# Seriously Big Bite



## jaretwaggoner (Feb 2, 2007)

hey guys, i got home from work today to notice that one of my red bellies was at the top of my tank, which is a little unsual for mine. as i approached my tank i noticed that the largest of the three had a very huge chunk missing from the back lower portion of his body. in amazment he is still alive, he is still able to swim but seems to struggle a little. he doesn't hang around the others, obviously. i'm pretty sure he won't make it through the night if i don't intervene, but by chance is there anything that you think i could do to to save him, is it even possible at this point or should i just do nothing?? any assistance would be very much appreciated. i attached some photos his wounds


----------



## cobrafox46 (Jun 2, 2008)

I personally would put him out of his misery. He could by some miracle live but I have my doubts.


----------



## pbucch (Nov 18, 2008)

Damn! Piranha filets for dinner tonight son!


----------



## Murphy18 (Oct 17, 2008)

Wow, that really is unfortunate. I would highly doubt it that you could rescue him. Those are some big ass bite marks.


----------



## jaretwaggoner (Feb 2, 2007)

Murphy18 said:


> Wow, that really is unfortunate. I would highly doubt it that you could rescue him. Those are some big ass bite marks.

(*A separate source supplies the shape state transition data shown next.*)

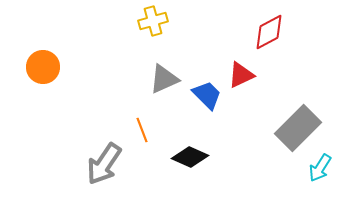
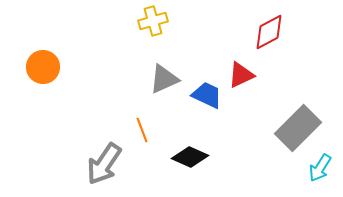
blue trapezoid: rotated 20 degrees counterclockwise
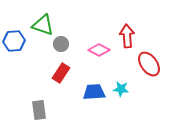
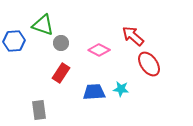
red arrow: moved 6 px right; rotated 45 degrees counterclockwise
gray circle: moved 1 px up
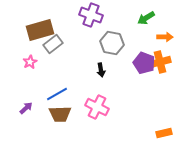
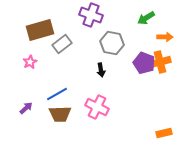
gray rectangle: moved 9 px right
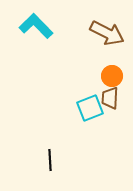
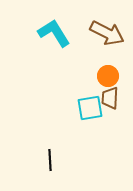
cyan L-shape: moved 18 px right, 7 px down; rotated 12 degrees clockwise
orange circle: moved 4 px left
cyan square: rotated 12 degrees clockwise
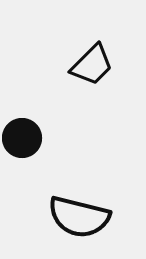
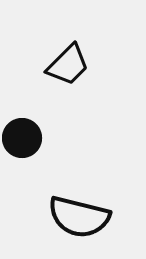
black trapezoid: moved 24 px left
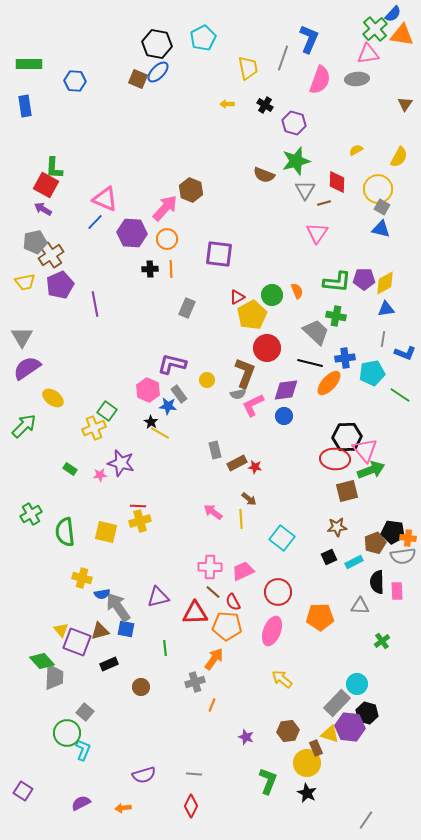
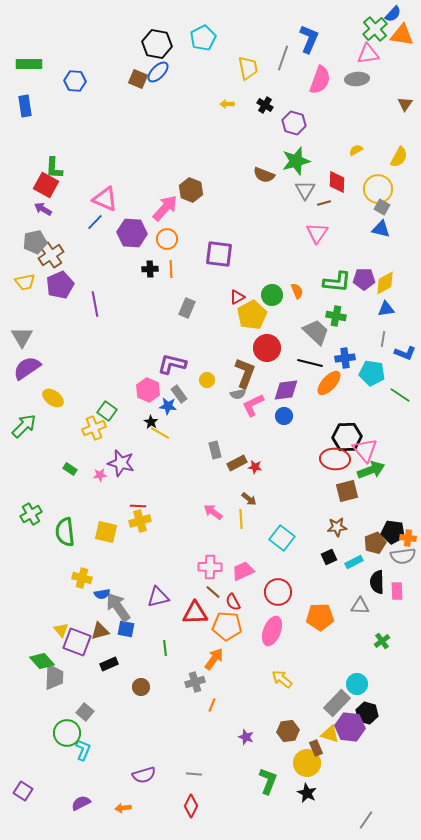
cyan pentagon at (372, 373): rotated 20 degrees clockwise
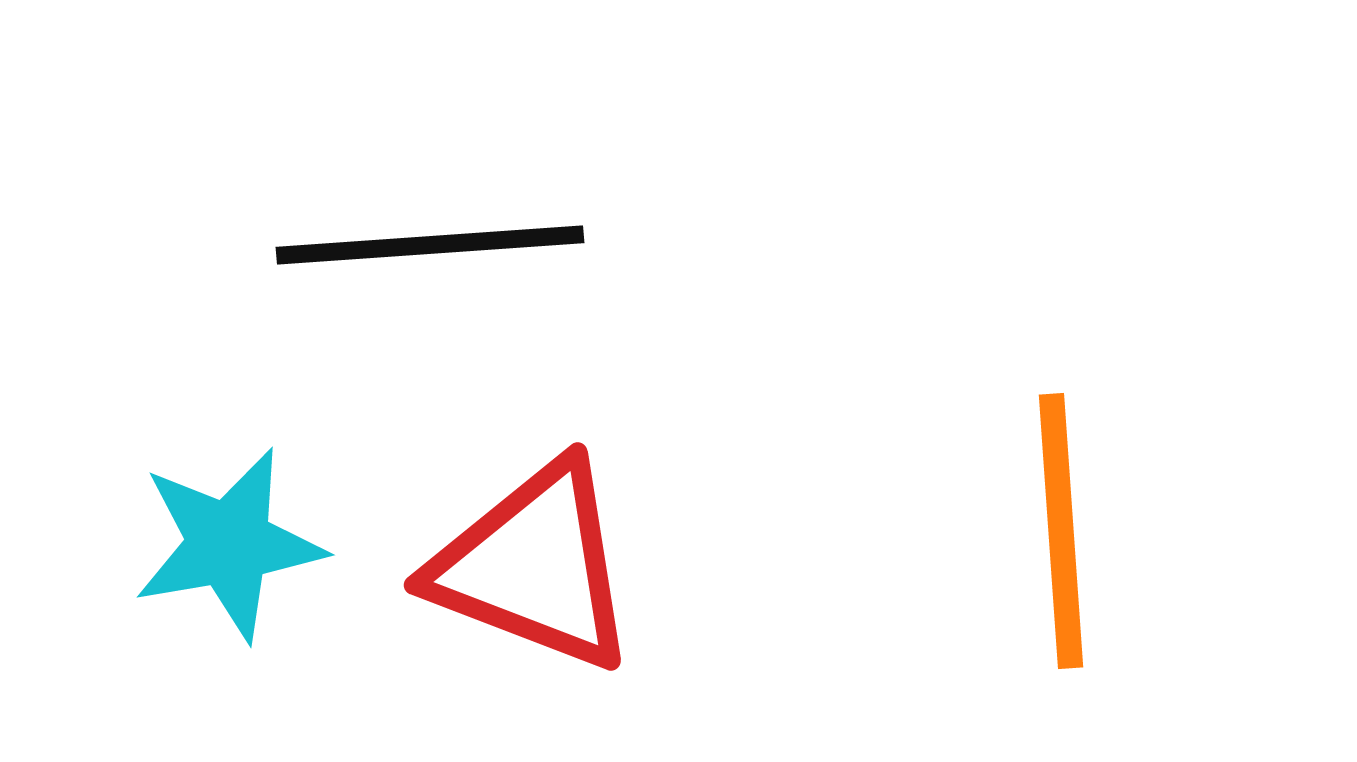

 tell me about it, i was speechless when i got home. he barely acts like it bothers him. but yeah they are deep. i don't even know what happened. i figured they would have attacked my pleco before one of there own.


----------



## Murphy18 (Oct 17, 2008)

What size tank they in? You feedin them well and stuff?


----------



## jaretwaggoner (Feb 2, 2007)

there in a 55 gal, yeah i feed them chunks of catfish fillets every day, i try to keep them well fed so they don't eat my pleco


----------



## jaretwaggoner (Feb 2, 2007)

sad news, he just died, he put up a good fight, but the damage had been done.


----------



## pbucch (Nov 18, 2008)

goodnight sweet prince.


----------



## Malawi- (Oct 21, 2008)

I have had that happen with 3 of mine before, poor guy.. Well cut you in half and see how long you last. He wont last long, maybe if he gets treated and you get lucky, but hes pretty much gone if you havent done anything by now.


----------



## khmerboiRED (Jul 15, 2008)

sorry about the loss man.


----------



## Piro (Dec 1, 2008)

jdubz said:


> there in a 55 gal, yeah i feed them chunks of catfish fillets every day, i try to keep them well fed so they don't eat my pleco


Have you also tested your water, bad water conditions can cause agression too.

grtz


----------



## Piranha_man (Jan 29, 2005)

Yeah, that was one hell of an injury.
Sucks to see that.


----------



## JustJoshinYa (Mar 25, 2006)

that does suck those are deep bite wounds ouch, you should open him/her up and see if you can determine if it was a him or her.


----------



## SeedlessOne (Nov 21, 2006)

and a 55g is way to small for that size fish...and you have more than one in there to??


----------



## sandman503 (Feb 10, 2009)

as you all know when raising baby piranhas they like to eat each other. when one of my 3 were a baby he got munched on pretty bad, i moved him to a different tank to heal and he survived. of the 6 i started with he is one of the 3 that have survived he is a runt compared to the other two and is missing his bottom tail fins, they never grew back but he is far more brave then the other two.


----------